I remember interviewing Tata Group chairman Ratan N Tata around five years ago at the Taj Mahal Hotel in Mumbai. The Taj, a Tata company, was itself changing colours. Raymond Bickson had joined in July 2003. He was one of the few, if not the first, expats to run an Indian-owned company. Mr Tata’s objective was to bring in world-class expertise, practices and of course culture. As he put it, and I inferred, a multicultural workplace was a strategic objective. And the Taj quickly acquired several premium properties overseas.
He is not alone. I learnt one reason Jet Airways founder Naresh Goyal is keen on expatriate pilots on international flights is to make passengers feel part of a global product. To be fair, this is the Indian pilots’ view. Their complaint: this puts a spanner in their career progression — for example, to wide-body aircraft — though they do not object to the objective. And yes, “give us the same salaries as the expat pilots!”
So one reason some global acquisitions are floundering is the total cost (including pensions) of overseas employees. While most managements, including those mentioned above, are out with the proverbial hatchet, the decline in demand for their products has been faster. And the added problems of the credit squeeze. Jaguar Land Rover fits this bill.

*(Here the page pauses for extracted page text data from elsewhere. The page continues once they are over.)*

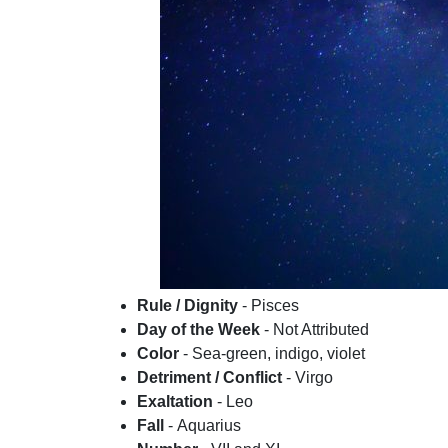
Rule / Dignity
- Pisces
Day of the Week
- Not Attributed
Color
- Sea-green, indigo, violet
Detriment / Conflict
- Virgo
Exaltation
- Leo
Fall
- Aquarius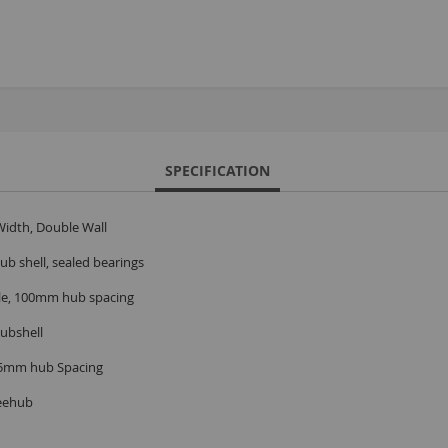
S
M
A
N
SPECIFICATION
F
idth, Double Wall
B
P
b shell, sealed bearings
P
xle, 100mm hub spacing
ubshell
35mm hub Spacing
eehub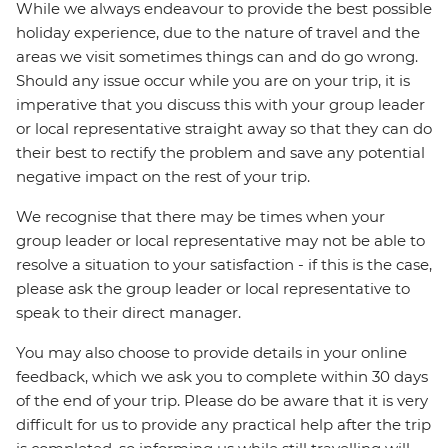
While we always endeavour to provide the best possible
holiday experience, due to the nature of travel and the
areas we visit sometimes things can and do go wrong.
Should any issue occur while you are on your trip, it is
imperative that you discuss this with your group leader
or local representative straight away so that they can do
their best to rectify the problem and save any potential
negative impact on the rest of your trip.
We recognise that there may be times when your
group leader or local representative may not be able to
resolve a situation to your satisfaction - if this is the case,
please ask the group leader or local representative to
speak to their direct manager.
You may also choose to provide details in your online
feedback, which we ask you to complete within 30 days
of the end of your trip. Please do be aware that it is very
difficult for us to provide any practical help after the trip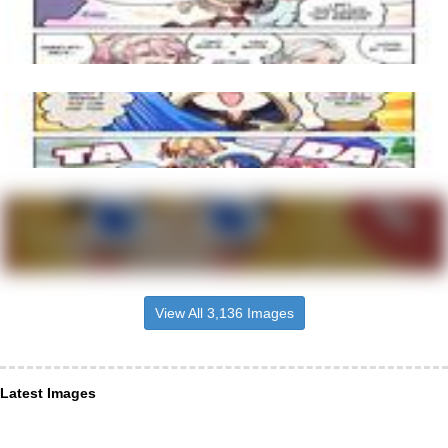
View All 3,136 Images
Latest Images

I have put the straight question: “Has your overseas acquisition worked for you?” to several CEOs in the last year. The answer is mostly in the intangibles. “It’s the knowledge of manufacturing and processes which we have gained the most in,” many have told me privately. The problem of course is that the pace of conversion of the intangible to the tangible has got horribly stuck.
Which leaves the last question: Did Indian companies have the choice? The answer, even at this point, is no. It is clear that Indian companies’ hunger for growth could not be satiated by domestic greenfield expansion. In any case, there was hurdle after hurdle to encounter. And there still are. So there was little choice. And of course money was cheap and the investment bankers were calling.
It’s worth asking how Tata Steel’s fortunes would be if the company started off on its Orissa project or for that matter Jharkhand or even the old west coast project, had they all fructified. Chances are it may have had its plate too full to look at a Corus. And yet, a Jaguar Land Rover would have been tempting. And there is the badge to wear.
It’s telling then that Tata Steel in a recent statement has taken comfort from the performance of the Group’s Indian operations. Maybe that’s what going global was meant to be. An upcycle here during a downcycle there. And the other way round. The final million-dollar question: Should Indian companies have invested in Taloja or Tipperary? Well the jury’s still out on that.